C[u]r[e]ation
What I do is hard. There’s no doubt about it. Oh, I have my critics. But what do critics know about creation? About creating art? About creating something that resonates with people, that people enjoy and from which they derive meaning?
Nothing.
But my audience knows. They understand me and my work. And they are thirsty for more and I come to them as water to a desert. But the water does not simply rain from the sky. I must make it with my hands and my mind in acts of true creation day after day.

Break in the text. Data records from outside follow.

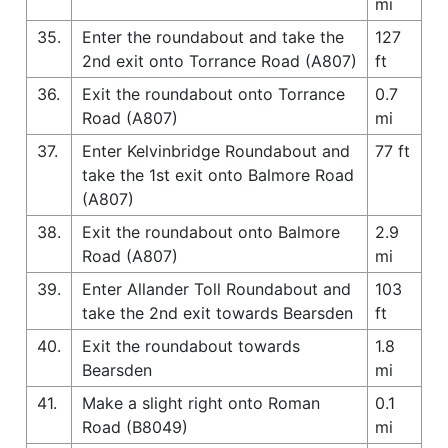
mi
35.
Enter the roundabout and take the
127
2nd exit onto Torrance Road (A807)
ft
36.
Exit the roundabout onto Torrance
0.7
Road (A807)
mi
37.
Enter Kelvinbridge Roundabout and
77 ft
take the 1st exit onto Balmore Road
(A807)
38.
Exit the roundabout onto Balmore
2.9
Road (A807)
mi
39.
Enter Allander Toll Roundabout and
103
take the 2nd exit towards Bearsden
ft
40.
Exit the roundabout towards
1.8
Bearsden
mi
41.
Make a slight right onto Roman
0.1
Road (B8049)
mi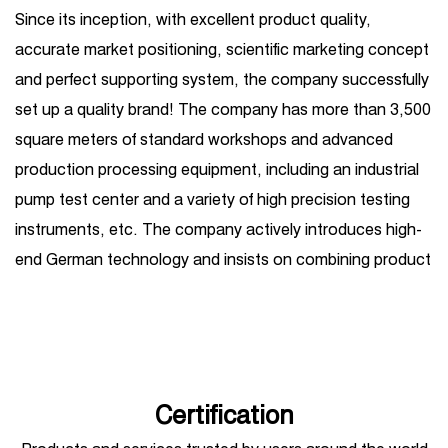
Since its inception, with excellent product quality,
accurate market positioning, scientific marketing concept
and perfect supporting system, the company successfully
set up a quality brand! The company has more than 3,500
square meters of standard workshops and advanced
production processing equipment, including an industrial
pump test center and a variety of high precision testing
instruments, etc. The company actively introduces high-
end German technology and insists on combining product
R&D introduction with independent R&D. Its business
covers one-stop services such as high-pressure plunger
pump production, sales, maintenance, and
customization, and is widely used in petroleum, chemical
industry, steel, shipbuilding, hydropower, sugar, coal,
Certification
mining, construction, automobile manufacturing,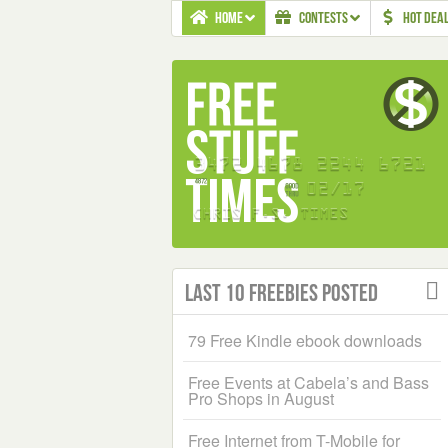
HOME
CONTESTS
HOT DEA
Last 10 Freebies Posted
79 Free Kindle ebook downloads
Free Events at Cabela’s and Bass
Pro Shops in August
Free Internet from T-Mobile for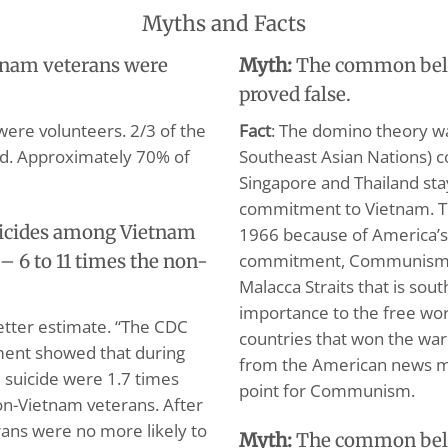
Myths and Facts
tnam veterans were
Myth:
The common belie
proved false.
were volunteers. 2/3 of the
Fact
: The domino theory wa
ed. Approximately 70% of
Southeast Asian Nations) co
Singapore and Thailand st
commitment to Vietnam. Th
uicides among Vietnam
1966 because of America’s
commitment, Communism wo
– 6 to 11 times the non-
Malacca Straits that is sout
importance to the free worl
better estimate. “The CDC
countries that won the war 
ment showed that during
from the American news m
m suicide were 1.7 times
point for Communism.
n-Vietnam veterans. After
erans were no more likely to
Myth:
The common belie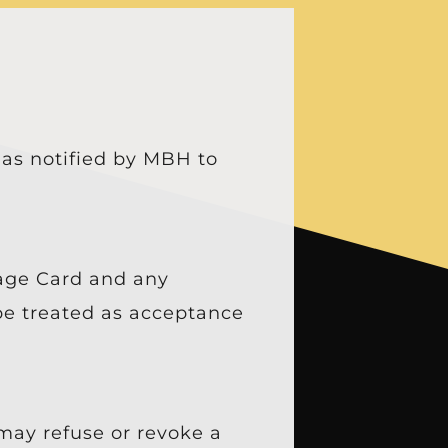
 as notified by MBH to
lage Card and any
 be treated as acceptance
may refuse or revoke a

For there is no easy way to create. The hard work must be done. I work hard, searching assiduously to discover new art. When I find something that I know will resonate with my audience, or that I feel they simply must see for it speaks Truth, I begin the painstaking task of collecting the art, downloading it, opening it in Photoshop, carefully removing any identifying mark, name, or URL. Then I save a fresh, new, high resolution image to be presented to my audience having been freed from the encumbrances, no, the shackles, of identification: pure art as it is meant to be and as I have created it.
Then, still nervous every time, like a new father sending his child off to school for the first time, I post my work, unsure how my, admittedly adoring, audience will receive it. But it’s always a success. Each work shorn of any base connection to the poor craftsman that shaped it, stamped instead with the mark of the true creator, of me, the curator.